I think there is slight confusion as to what it means for a statement to
be 'enclosing' another.
No, but there was a misconception on my part as to the definition of a label
set:
| 12 Statements
|
| Semantics
|
| A /Statement/ can be part of a /LabelledStatement/, which itself can be
| part of a /LabelledStatement/, and so on. The labels introduced this way
| are collectively referred to as the "current label set" when describing
| the semantics of individual statements. A /LabelledStatement/ has no
| semantic meaning other than the introduction of a label to a /label set/.
| The label set of an /IterationStatement/ or a /SwitchStatement/ initially
| contains the single element empty. The label set of any other statement is
| initially empty.
|
| […]
| 12.12 Labelled Statements
|
| The production /Identifier/ : /Statement/ is evaluated by adding
| /Identifier/ to the label set of /Statement/ and then evaluating
| /Statement/. If the /LabelledStatement/ itself has a non-empty label set,
| these labels are also added to the label set of /Statement/ before
| evaluating it. If the result of evaluating Statement is (break, V, L)
| where L is equal to /Identifier/, the production results in (normal, V,
| empty).
|
| Prior to the evaluation of a /LabelledStatement/, the contained
| /Statement/ is regarded as possessing an empty label set, unless it is an
| /IterationStatement/ or a /SwitchStatement/, in which case it is regarded
| as possessing a label set consisting of the single element, empty.

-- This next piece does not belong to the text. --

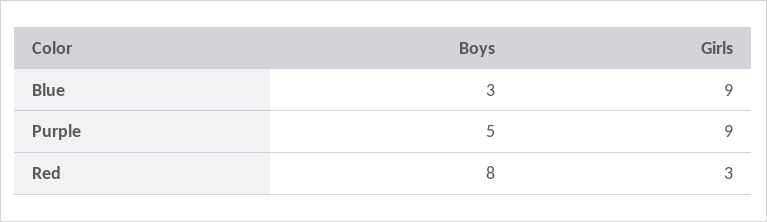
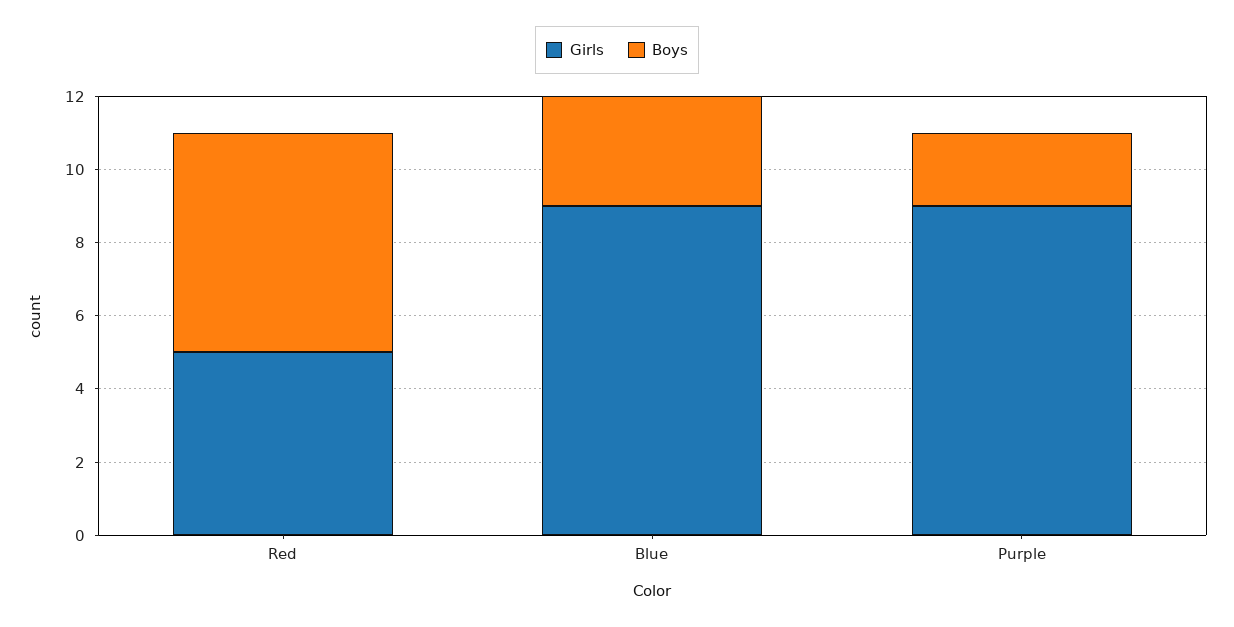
Boys, Purple: 5 -> 2
Boys, Red: 8 -> 6
Girls, Red: 3 -> 5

That is, the label set of a statement consists of the labels used for *that*
statement, _not_ the labels used *within* it. Therefore, the following is
syntactically correct and compiles in the named implementation without
error:
function testGoto()
{
var counter = 0;
skipPoint:
{
window.alert(counter);
if (counter === 0)
{
++counter;
break skipPoint;
window.alert("This part is skipped");
}
}
}
However, this does _not_ "simulate goto", i. e. the counter is only shown
once. That is – unless I am overlooking something – intended by the
Specification: The `break' statement with /Identifier/ merely ends the
evaluation of the so labelled statement prematurely:
| A /BreakStatement/ with an /Identifier/ is evaluated as follows:
|
| 1. Return (break, empty, /Identifier/).
See section 12.12 quoted above on how that result affects the evaluation of
the enclosing statement labelled with /Identifier/.